Phil Klay’s MISSIONARIES is a hell of an interesting read, though it often works better on a nonfiction rather than on a literary level. Let me explain.
Klay is a veteran of the U.S. Marine Corps and the author of REDEPLOYMENT, a collection about veterans that earned enormous accolades. MISSIONARIES is a fairly ambitious followup, the result of six years of research. In this novel, a war reporter in Afghanistan, war veterans turned military contractors, narcos, paramilitaries, and intelligence officers in Colombia evaluate, experience, and try to counter the endless cycle of violence and drug trafficking.
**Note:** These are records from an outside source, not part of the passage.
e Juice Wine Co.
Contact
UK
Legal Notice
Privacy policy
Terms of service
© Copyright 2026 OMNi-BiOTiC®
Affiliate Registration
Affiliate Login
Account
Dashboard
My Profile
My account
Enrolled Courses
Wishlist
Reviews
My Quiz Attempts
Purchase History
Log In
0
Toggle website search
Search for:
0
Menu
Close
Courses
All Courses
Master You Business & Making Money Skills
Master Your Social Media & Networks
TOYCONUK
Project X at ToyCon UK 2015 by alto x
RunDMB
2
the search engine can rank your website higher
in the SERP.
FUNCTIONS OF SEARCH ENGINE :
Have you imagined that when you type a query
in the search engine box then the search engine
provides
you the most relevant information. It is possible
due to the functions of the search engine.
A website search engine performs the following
The story contains a great deal of fascinating information, written with authority and flair and backed by solid research. It has a documentary feel to it at some points, a brooding SICARIO feel at other points. I love how Klay doesn’t posit easy answers or inject a moral narrative. He just tells you how it is, and how it is is very, very complicated. For me, this is where the novel really shines, in how it holds up for inspection a slice of the War on Drugs as an endless, cyclical war. This is my favorite kind of fiction, where I learn something without feeling like I’m in school, and where I’m exposed to engaging and interesting ideas, of which MISSIONARIES has plenty.
Where the novel works less for me is there are a lot of characters, and despite connections here and there, they don’t really tie together until deep into the last act. I don’t mind a sprawling story, but it needs to tie together thematically early on and eventually through the plot, ideally sooner than near the end. MISSIONARIES has a theme, though I’m not sure what it is other than the War on Drugs became the War on Terror and is now one unending global war, often fought outside the news headlines. Each of the characters is in one way or another an elite playing their part in the game, and we never see them face any real moral dilemmas about the dirty game they’re playing. And the way everything ties together, with a central conflict that doesn’t reveal itself until the last act and then gets resolved pretty quickly and without much fuss, makes this novel more a powerful snapshot of people and ideas than a coherent narrative.
So overall, A+ for ideas and good storytelling at the ground level, more a B or B- for characters and the way the story comes together. In short, I liked it a lot for its positive qualities, and I’m gonna check out his REDEPLOYMENT.